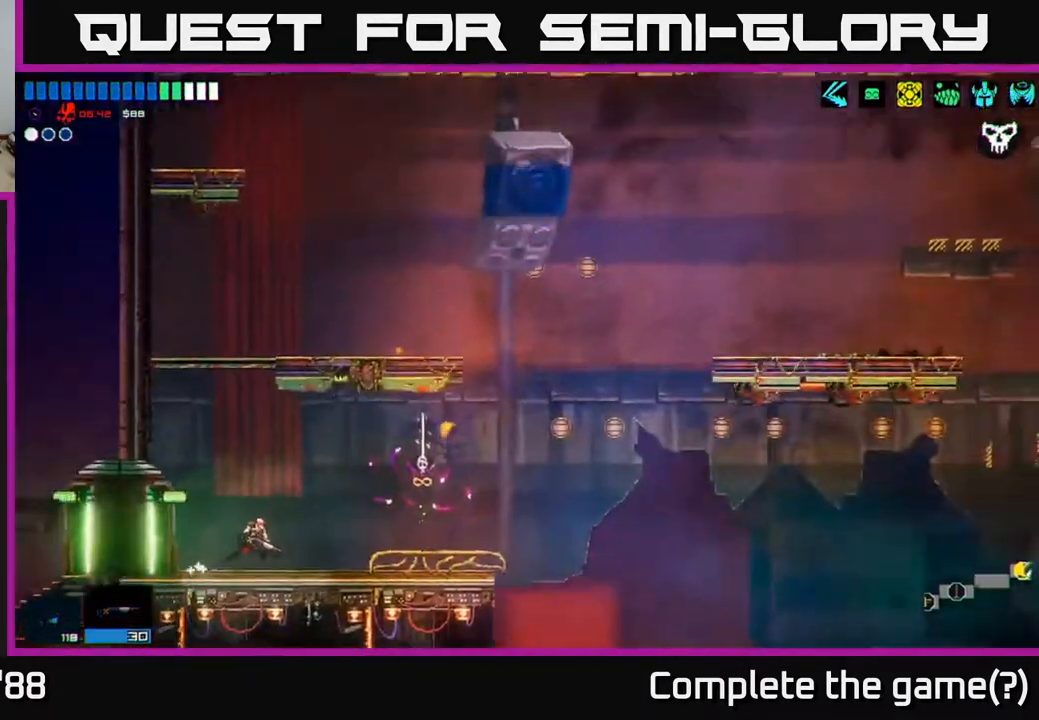
{"buttons": [], "left_stick": "right", "right_stick": "right", "events": [[100, "right_stick", "right"], [450, "left_stick", "right"]]}
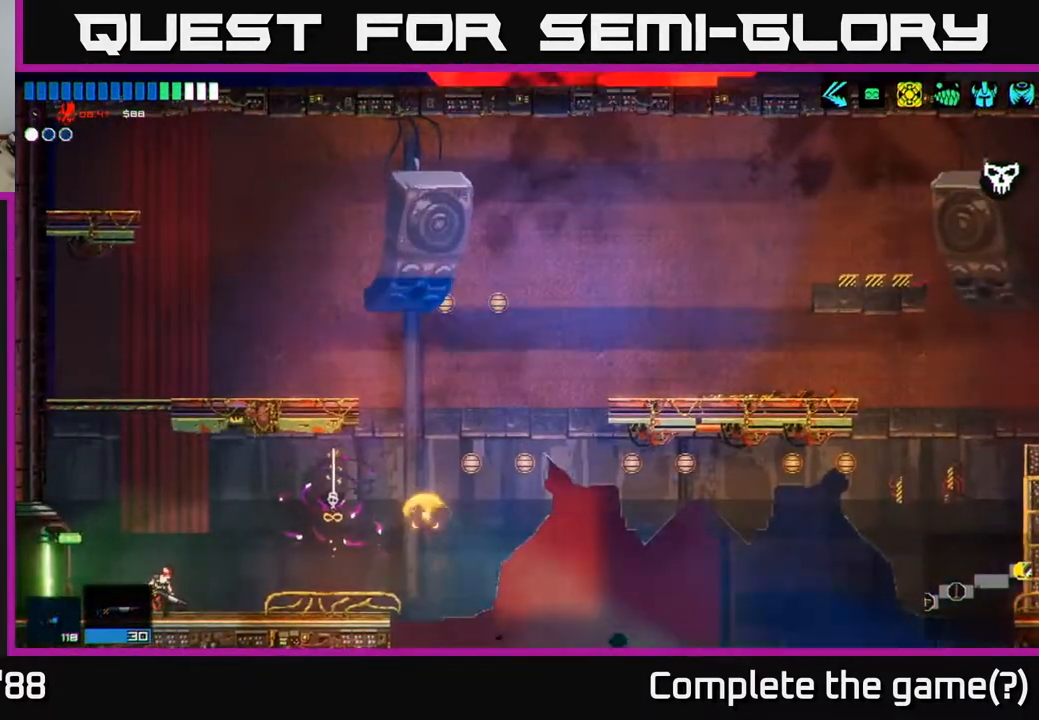
{"buttons": [], "left_stick": "left", "right_stick": "right", "events": [[317, "left_stick", "center"], [367, "left_stick", "left"]]}
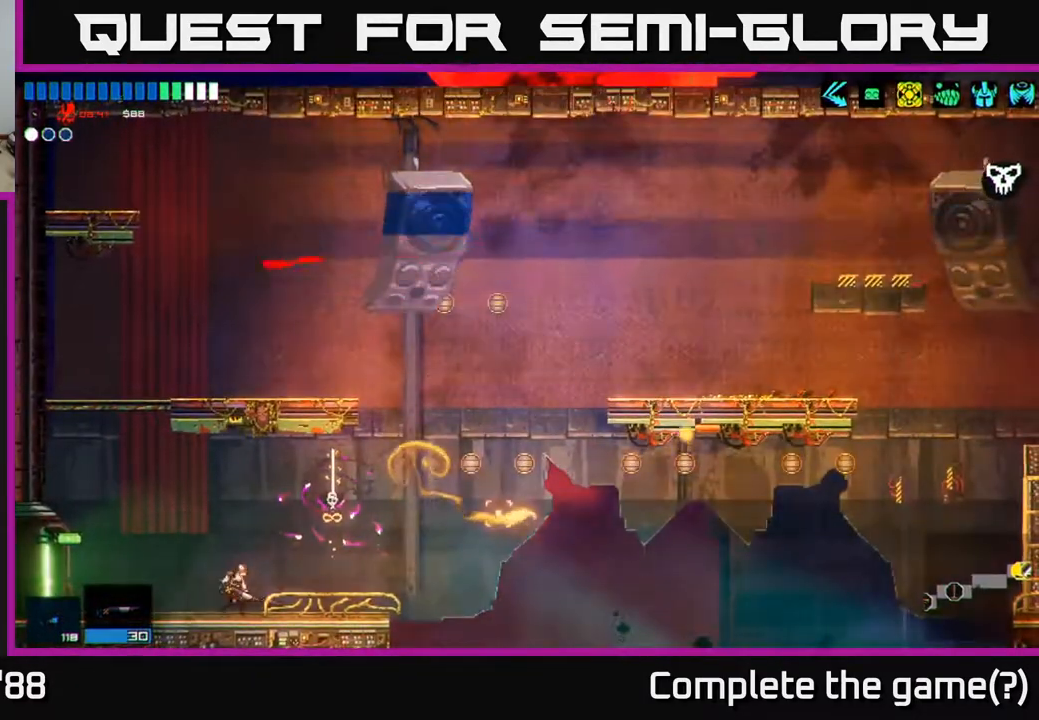
{"buttons": [], "left_stick": "left", "right_stick": "up-right", "events": [[450, "right_stick", "up-right"]]}
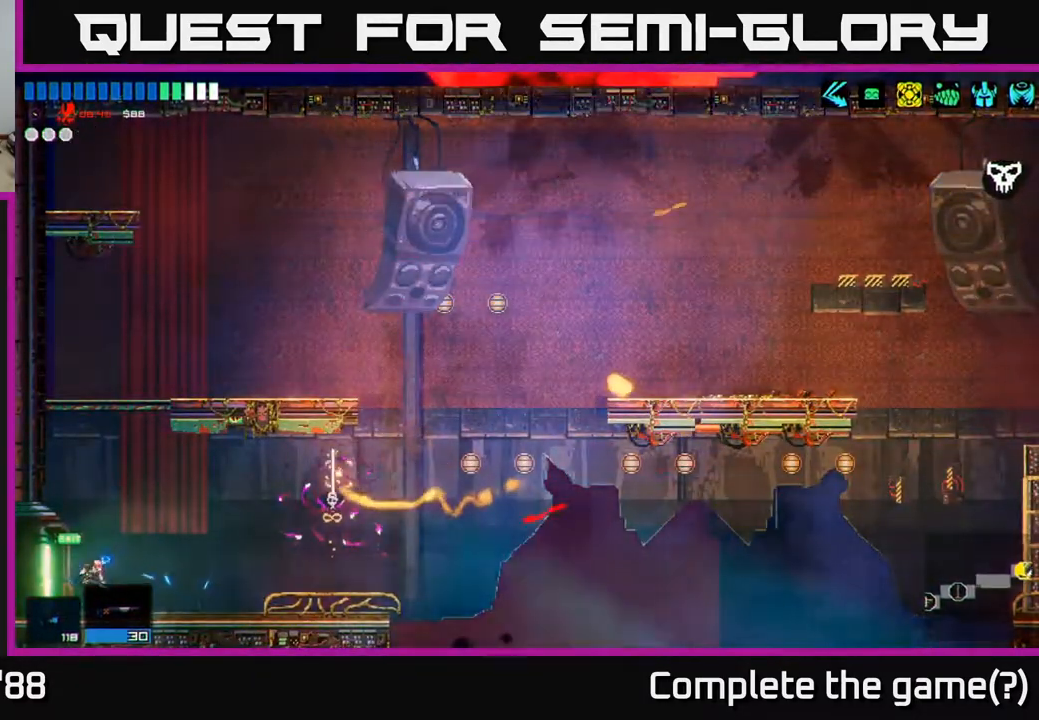
{"buttons": [], "left_stick": "left", "right_stick": "left", "events": [[267, "right_stick", "up-left"], [333, "right_stick", "left"]]}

**EXERCISE:** Output the lines above verbatim, images excluded.

**RESPONSE AREA:**
{"buttons": [], "left_stick": "right", "right_stick": "right", "events": [[100, "right_stick", "right"], [450, "left_stick", "right"]]}
{"buttons": [], "left_stick": "left", "right_stick": "right", "events": [[317, "left_stick", "center"], [367, "left_stick", "left"]]}
{"buttons": [], "left_stick": "left", "right_stick": "up-right", "events": [[450, "right_stick", "up-right"]]}
{"buttons": [], "left_stick": "left", "right_stick": "left", "events": [[267, "right_stick", "up-left"], [333, "right_stick", "left"]]}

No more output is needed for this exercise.